2 recent attacks prompt questions on viability of occupation
JERUSALEM Prime Minister Ariel Sharon's monthlong military clampdown on Palestinian cities and villages in the West Bank faced growing criticism from across the political spectrum Thursday after two terrorist attacks in as many days left 11 Israeli residents dead and prompted renewed debate about how Israel can best protect itself.
A bus ambush Tuesday outside a Jewish settlement in the West Bank and the coordinated blasts by two suicide bombers on a busy Tel Aviv pedestrian promenade Wednesday came just as the more intrepid Israelis were beginning to return to restaurants and cafés following nearly a month without a suicide bombing or armed attack.
The renewed violence sparked recriminations from politicians and citizens, newspaper headlines and radio talk shows, many declaring Sharon's military occupation of the West Bank a failure, despite repeated claims by his government that the tough military polices were increasing security.
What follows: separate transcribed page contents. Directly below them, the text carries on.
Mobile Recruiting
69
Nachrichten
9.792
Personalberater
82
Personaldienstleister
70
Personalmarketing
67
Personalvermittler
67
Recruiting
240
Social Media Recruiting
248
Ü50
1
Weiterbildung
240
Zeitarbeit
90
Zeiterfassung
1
That judgment, which many international observers have long pronounced, could increase the pressure on Sharon to accept new approaches to end the long-simmering conflict at the same time that officials from key countries - including the United States - are debating fresh paths to a peace accord.
"Only a couple of months ago Sharon demanded seven days of quiet" before he would reopen talks with the Palestinians, "and we had 26 days and it was never exploited," said Avraham Burg, the chairman of the Israeli Parliament, known as the Knesset, and a member of the generally left-leaning Labor Party.
"Why? Because of the working assumption of the right wing in the government that reoccupation can solve the Palestinian problem. It was proven wrong."
But criticism of Sharon was just as vitriolic from more hawkish politicians and citizens. "In the Middle East, you have to speak the language that is understood - the language of force," said Michael Kliener, a member of the Knesset from the rightist-Herut Party. "Israel has to do what the British did in Dresden, what the Americans did in Tora Bora, or what NATO did in Sarejevo. Why doesn't the Army drop leaflets" over the Palestinian territories, "saying, 'We're going to start bombing in three hours,' and whoever wants to can escape?"
Government officials defended Sharon's policy, under which thousands of Israeli soldiers have reoccupied the West Bank, enforcing tough curfews in the largest cities and confining as many as 700,000 Palestinians to their homes. Newly erected barricades and check posts have placed hundreds of smaller communities under siege.